Data to examine START
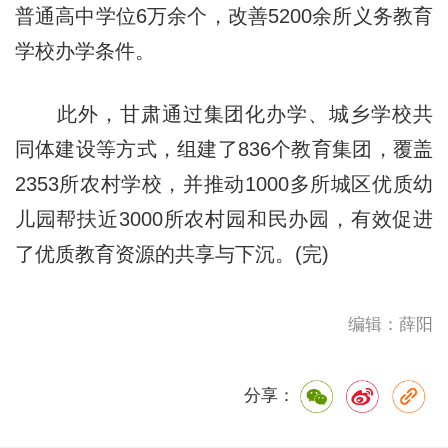
普通高中学位6万余个，改善5200余所义务教育
学校办学条件。
此外，甘肃通过集团化办学、城乡学校共
同体建设等方式，组建了836个教育集团，覆盖
2353所农村学校，并推动1000多所城区优质幼
儿园帮扶近3000所农村园和民办园，有效促进
了优质教育资源的共享与下沉。(完)
编辑：薛阳
分享：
Data to examine END
- Action item:
Can you retype every line of text in the material above exactly, leaving the pictures out of your answer?

- Task response:
普通高中学位6万余个，改善5200余所义务教育
学校办学条件。
此外，甘肃通过集团化办学、城乡学校共
同体建设等方式，组建了836个教育集团，覆盖
2353所农村学校，并推动1000多所城区优质幼
儿园帮扶近3000所农村园和民办园，有效促进
了优质教育资源的共享与下沉。(完)
编辑：薛阳
分享：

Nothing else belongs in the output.